Collected data entries:
-*-
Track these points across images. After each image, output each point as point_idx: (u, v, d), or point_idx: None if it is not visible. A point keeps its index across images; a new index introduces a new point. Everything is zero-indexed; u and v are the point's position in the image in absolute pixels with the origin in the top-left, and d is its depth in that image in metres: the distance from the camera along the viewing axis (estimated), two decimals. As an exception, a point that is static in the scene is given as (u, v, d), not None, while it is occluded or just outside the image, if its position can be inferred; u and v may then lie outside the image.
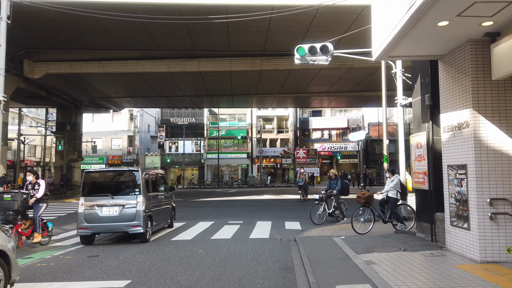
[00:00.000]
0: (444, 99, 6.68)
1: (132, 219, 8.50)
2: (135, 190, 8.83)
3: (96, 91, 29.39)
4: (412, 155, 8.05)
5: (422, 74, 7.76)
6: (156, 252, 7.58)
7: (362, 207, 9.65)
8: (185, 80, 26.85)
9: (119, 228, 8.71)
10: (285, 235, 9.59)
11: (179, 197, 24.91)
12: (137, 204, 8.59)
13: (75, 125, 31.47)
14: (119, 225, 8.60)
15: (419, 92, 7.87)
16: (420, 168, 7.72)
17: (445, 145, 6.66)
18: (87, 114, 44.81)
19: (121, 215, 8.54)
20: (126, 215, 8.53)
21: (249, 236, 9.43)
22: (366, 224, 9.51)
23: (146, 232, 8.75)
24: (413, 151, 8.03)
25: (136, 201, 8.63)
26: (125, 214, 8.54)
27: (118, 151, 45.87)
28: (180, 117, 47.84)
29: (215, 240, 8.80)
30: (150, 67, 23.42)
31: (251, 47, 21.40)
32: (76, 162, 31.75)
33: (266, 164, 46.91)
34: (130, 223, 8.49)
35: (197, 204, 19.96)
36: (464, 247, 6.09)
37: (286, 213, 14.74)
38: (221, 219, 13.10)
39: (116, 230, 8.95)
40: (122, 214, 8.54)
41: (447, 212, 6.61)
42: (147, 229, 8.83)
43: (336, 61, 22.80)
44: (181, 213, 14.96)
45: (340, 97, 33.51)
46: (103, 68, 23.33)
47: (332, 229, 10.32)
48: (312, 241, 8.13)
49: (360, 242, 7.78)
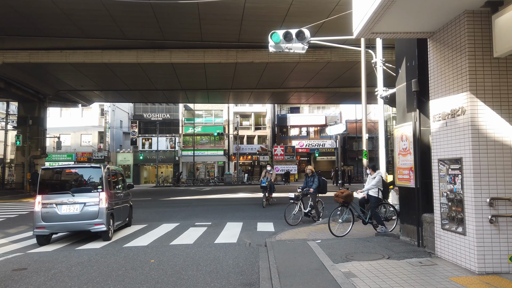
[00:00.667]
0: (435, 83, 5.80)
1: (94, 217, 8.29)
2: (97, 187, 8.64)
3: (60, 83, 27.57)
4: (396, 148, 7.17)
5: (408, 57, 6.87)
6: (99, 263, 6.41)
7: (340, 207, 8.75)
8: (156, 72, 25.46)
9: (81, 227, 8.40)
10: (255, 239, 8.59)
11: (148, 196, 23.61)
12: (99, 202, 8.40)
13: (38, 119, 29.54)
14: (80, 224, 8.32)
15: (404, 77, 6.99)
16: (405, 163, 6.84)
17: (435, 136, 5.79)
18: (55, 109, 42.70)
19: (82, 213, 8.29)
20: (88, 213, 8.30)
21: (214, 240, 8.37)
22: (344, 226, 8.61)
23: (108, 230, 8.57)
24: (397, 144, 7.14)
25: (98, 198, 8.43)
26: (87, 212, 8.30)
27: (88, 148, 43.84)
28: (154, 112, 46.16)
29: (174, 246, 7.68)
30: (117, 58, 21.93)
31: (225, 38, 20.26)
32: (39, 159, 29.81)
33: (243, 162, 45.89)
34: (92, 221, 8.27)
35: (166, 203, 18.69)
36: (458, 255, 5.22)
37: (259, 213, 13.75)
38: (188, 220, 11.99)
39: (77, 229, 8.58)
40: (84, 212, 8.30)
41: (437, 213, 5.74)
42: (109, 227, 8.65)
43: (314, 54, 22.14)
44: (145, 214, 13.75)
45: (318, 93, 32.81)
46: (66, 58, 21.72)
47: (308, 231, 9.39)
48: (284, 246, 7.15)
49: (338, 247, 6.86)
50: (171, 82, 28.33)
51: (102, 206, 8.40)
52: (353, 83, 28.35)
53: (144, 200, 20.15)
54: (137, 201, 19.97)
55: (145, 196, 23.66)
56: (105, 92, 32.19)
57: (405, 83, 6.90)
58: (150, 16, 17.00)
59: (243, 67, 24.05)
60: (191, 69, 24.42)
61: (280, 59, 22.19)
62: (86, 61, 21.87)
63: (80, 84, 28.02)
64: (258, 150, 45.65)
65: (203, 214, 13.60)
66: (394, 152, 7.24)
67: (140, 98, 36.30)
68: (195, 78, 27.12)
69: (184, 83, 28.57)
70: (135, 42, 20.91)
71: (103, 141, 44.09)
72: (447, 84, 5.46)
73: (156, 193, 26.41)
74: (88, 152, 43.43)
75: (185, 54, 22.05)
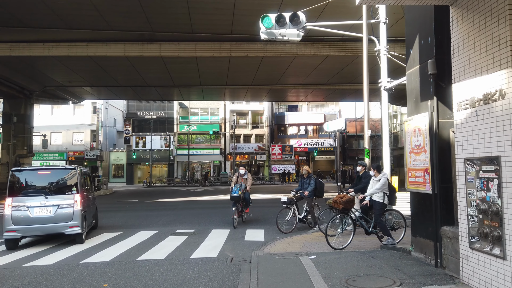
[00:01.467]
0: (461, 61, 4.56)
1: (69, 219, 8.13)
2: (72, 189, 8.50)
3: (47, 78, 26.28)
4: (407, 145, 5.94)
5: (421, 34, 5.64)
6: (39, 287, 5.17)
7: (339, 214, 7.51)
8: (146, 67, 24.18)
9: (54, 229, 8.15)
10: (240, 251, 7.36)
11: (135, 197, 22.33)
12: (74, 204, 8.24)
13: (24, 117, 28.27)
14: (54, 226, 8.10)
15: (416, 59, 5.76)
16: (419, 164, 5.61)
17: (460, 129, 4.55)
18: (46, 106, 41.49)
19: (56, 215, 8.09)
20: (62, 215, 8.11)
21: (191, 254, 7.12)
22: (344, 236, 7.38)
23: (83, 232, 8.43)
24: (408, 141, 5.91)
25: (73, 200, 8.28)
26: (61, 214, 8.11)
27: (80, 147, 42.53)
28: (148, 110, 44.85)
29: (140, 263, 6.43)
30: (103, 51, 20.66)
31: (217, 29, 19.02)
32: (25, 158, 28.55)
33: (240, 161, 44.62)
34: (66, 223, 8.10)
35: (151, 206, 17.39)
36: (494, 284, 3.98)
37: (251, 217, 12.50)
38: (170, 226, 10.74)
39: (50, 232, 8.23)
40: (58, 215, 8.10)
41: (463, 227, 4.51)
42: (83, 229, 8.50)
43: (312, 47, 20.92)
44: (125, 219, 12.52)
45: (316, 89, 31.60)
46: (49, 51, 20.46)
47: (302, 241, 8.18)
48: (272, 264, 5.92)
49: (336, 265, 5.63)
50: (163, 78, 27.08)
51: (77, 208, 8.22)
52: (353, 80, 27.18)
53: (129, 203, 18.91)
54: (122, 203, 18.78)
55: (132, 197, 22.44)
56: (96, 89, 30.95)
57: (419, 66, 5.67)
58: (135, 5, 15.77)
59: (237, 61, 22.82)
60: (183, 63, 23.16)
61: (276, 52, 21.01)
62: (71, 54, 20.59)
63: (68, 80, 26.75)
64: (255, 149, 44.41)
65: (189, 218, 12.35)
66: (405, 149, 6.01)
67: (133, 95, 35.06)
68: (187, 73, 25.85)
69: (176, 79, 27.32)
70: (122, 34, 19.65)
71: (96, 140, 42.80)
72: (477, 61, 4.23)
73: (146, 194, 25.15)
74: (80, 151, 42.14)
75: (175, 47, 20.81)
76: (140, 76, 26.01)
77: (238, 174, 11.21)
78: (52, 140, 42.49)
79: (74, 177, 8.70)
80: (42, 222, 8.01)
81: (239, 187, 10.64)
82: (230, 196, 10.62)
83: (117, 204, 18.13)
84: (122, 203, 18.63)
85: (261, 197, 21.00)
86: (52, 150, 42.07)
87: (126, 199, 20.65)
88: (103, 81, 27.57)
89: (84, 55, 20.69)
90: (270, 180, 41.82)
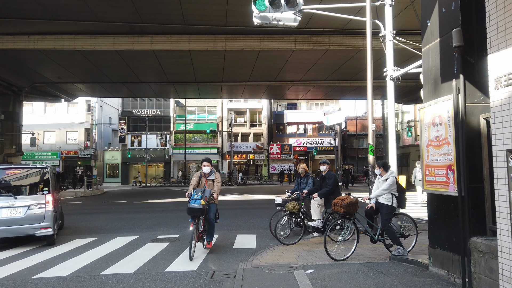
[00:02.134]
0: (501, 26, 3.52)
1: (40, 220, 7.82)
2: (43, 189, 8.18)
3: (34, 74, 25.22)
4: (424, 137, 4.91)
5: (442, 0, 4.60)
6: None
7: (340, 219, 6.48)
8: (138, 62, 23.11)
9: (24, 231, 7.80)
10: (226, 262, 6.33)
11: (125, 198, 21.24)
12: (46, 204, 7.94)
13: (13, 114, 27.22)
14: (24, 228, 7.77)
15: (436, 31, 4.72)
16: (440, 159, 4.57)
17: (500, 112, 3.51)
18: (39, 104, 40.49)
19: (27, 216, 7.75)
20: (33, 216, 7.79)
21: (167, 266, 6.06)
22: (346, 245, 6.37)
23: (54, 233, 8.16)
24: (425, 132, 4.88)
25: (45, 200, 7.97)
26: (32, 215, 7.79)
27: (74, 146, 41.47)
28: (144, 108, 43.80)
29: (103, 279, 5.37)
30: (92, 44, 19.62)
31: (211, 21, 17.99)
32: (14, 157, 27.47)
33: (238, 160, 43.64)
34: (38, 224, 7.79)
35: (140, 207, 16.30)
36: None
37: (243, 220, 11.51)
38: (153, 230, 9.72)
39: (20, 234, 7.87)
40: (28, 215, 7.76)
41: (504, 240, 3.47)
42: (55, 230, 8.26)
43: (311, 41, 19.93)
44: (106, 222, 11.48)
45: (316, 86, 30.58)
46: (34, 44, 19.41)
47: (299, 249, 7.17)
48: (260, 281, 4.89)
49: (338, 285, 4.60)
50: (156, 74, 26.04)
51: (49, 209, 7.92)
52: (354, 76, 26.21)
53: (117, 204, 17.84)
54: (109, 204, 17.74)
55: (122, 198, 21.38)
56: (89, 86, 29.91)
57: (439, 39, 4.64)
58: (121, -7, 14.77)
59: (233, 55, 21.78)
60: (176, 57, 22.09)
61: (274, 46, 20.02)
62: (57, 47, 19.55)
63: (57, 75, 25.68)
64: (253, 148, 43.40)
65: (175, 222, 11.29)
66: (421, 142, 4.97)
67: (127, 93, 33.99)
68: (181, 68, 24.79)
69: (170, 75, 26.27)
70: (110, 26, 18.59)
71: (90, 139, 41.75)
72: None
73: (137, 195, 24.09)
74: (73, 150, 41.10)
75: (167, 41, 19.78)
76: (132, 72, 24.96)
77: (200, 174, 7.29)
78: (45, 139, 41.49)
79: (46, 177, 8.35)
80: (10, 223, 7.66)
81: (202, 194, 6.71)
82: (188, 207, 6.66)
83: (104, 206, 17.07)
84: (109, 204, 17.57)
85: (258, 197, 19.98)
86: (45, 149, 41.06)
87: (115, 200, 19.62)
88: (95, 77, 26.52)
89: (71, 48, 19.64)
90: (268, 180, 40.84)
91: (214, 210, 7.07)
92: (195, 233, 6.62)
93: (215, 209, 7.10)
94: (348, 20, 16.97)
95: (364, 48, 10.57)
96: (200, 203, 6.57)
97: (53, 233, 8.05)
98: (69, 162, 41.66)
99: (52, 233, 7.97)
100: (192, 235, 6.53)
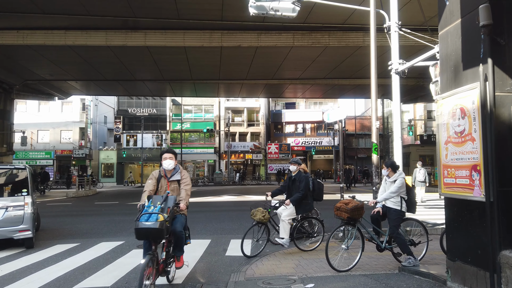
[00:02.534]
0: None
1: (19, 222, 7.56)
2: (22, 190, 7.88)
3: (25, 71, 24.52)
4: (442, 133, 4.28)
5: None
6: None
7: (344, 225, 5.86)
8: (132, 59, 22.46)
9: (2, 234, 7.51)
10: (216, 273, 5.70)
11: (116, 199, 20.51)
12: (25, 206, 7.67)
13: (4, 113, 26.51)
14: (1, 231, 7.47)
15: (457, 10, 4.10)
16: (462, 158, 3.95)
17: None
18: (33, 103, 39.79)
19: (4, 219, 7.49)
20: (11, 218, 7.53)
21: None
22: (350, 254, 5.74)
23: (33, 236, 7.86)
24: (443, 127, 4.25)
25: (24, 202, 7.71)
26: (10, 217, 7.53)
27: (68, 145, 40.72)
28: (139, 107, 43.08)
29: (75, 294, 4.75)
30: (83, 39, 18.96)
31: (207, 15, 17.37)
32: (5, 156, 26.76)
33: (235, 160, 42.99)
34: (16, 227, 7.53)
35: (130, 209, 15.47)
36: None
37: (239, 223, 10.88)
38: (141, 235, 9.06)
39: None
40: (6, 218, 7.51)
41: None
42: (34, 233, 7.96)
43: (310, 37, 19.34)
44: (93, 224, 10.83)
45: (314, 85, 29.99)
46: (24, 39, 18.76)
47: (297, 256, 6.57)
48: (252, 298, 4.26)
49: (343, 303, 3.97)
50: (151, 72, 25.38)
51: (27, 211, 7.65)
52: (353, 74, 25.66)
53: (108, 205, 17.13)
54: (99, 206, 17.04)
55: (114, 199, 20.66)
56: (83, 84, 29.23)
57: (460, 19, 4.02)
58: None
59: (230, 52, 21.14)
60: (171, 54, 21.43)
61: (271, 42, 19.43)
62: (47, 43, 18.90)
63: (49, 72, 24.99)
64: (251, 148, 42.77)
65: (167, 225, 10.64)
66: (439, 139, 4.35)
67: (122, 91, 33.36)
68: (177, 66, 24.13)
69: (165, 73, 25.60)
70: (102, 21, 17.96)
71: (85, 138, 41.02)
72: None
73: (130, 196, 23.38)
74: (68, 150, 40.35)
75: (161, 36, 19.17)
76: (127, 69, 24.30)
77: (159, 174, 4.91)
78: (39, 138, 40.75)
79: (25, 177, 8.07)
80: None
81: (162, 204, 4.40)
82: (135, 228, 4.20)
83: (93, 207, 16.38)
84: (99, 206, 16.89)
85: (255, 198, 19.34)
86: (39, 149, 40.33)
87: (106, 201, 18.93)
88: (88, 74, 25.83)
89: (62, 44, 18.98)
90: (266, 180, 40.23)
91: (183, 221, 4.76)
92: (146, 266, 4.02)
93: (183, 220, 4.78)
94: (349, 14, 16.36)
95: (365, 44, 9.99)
-*-
YOUR OBJECTIVE:
Please leave out the pictures as you reproduce the lines exactly, from the first line of the entries through the line containing "7: (362, 207, 9.65)".

WORKED SOLUTION:
Track these points across images. After each image, output each point as point_idx: (u, v, d), or point_idx: None if it is not visible. A point keeps its index across images; a new index introduces a new point. Everything is zero-indexed; u and v are the point's position in the image in absolute pixels with the origin in the top-left, and d is its depth in that image in metres: the distance from the camera along the viewing axis (estimated), two decimals. As an exception, a point that is static in the scene is given as (u, v, d), not None, while it is occluded or just outside the image, if its position can be inferred; u and v may then lie outside the image.
[00:00.000]
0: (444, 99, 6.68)
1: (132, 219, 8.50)
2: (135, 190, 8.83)
3: (96, 91, 29.39)
4: (412, 155, 8.05)
5: (422, 74, 7.76)
6: (156, 252, 7.58)
7: (362, 207, 9.65)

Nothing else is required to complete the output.